И вот мой лаз спит по ночам, постелив на кукурузных початках постель, а днем я ему приношу еду. Пару раз вместе с едой я ему приносил вино, и мы с ним вместе выпивали, сидя на кукурузных початках. И тут я за ним заметил странную дурость. Чуть зашуршит что-нибудь в амбаре, он хватает кукурузный початок и швыряет его в сторону шума.
– Что ты делаешь? – говорю.
– У вас тут, оказывается, водятся белые мыши, – отвечает он.
– Ну и что, – говорю, – у нас в самом деле водятся белые мыши.
– Я, – говорит, – никогда не думал, что мыши могут быть белыми. Это не к добру.
– Ты же знаешь, – говорю, – сколько скота у моего отца. Как видишь, белые мыши нам не мешают.
– Нет, – говорит, – это не к добру.
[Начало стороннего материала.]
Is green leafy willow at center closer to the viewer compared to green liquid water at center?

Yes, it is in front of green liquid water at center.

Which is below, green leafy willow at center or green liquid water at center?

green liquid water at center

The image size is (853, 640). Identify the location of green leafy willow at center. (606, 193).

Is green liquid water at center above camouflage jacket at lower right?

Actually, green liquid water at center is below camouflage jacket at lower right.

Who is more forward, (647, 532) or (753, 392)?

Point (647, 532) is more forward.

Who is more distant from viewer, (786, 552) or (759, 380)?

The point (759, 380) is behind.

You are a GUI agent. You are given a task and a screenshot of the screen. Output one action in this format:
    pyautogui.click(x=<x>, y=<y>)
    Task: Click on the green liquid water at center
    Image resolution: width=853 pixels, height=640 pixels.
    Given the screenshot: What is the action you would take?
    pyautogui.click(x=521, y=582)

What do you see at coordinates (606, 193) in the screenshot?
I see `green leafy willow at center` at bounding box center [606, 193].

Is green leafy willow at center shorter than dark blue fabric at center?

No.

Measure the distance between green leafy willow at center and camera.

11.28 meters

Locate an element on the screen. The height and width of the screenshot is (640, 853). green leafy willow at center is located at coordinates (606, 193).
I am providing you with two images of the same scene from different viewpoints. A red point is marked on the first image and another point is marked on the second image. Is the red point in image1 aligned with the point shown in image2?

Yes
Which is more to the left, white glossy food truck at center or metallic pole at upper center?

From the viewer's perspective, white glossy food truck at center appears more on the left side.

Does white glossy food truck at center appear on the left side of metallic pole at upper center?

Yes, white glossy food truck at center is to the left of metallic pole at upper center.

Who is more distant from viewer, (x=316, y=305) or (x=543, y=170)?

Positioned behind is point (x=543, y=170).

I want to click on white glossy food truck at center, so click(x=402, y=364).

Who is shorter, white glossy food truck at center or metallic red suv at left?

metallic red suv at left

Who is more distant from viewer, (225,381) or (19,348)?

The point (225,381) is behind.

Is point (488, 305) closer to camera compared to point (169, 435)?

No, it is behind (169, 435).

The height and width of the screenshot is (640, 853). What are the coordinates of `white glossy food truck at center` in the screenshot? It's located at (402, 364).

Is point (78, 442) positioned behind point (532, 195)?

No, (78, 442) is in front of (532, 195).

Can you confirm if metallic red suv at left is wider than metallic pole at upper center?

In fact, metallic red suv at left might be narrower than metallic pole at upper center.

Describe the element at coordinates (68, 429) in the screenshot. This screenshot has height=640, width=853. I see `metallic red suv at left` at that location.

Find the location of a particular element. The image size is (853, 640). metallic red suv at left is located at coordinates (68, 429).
Ночью первый раз, когда я от шороха проснулся, думал, полицейские ползут, чуть стрелять не начал.
– Хорош абрек, – говорю, – который по мышам пальбу подымает! Да тебя люди засмеют.
– Они меня замучили, эти мыши, – говорит, – главное, белые. Я и слыхом не слыхал, что бывают белые мыши.
Он, дурак, даже не знал, что белые мыши среди серых мышей, как рыжие между людьми. Редко, но встречаются.
И тут раздался шорох в углу амбара, и он начал хватать початки и кидать в этот угол. Ну, думаю, он от страха психом стал. Но вообще швыряться кукурузными початками, да еще чужими, по нашим обычаям грех. Кукуруза – наш хлеб. А швыряться хлебом, да еще чужим, не положено. Но я стерпел, ничего ему не сказал. Все-таки абрек, попросил убежище, и когда-то я сидел с ним всю ночь за греческим столом, и мне в голову тогда не могло прийти, что он белых мышей боится.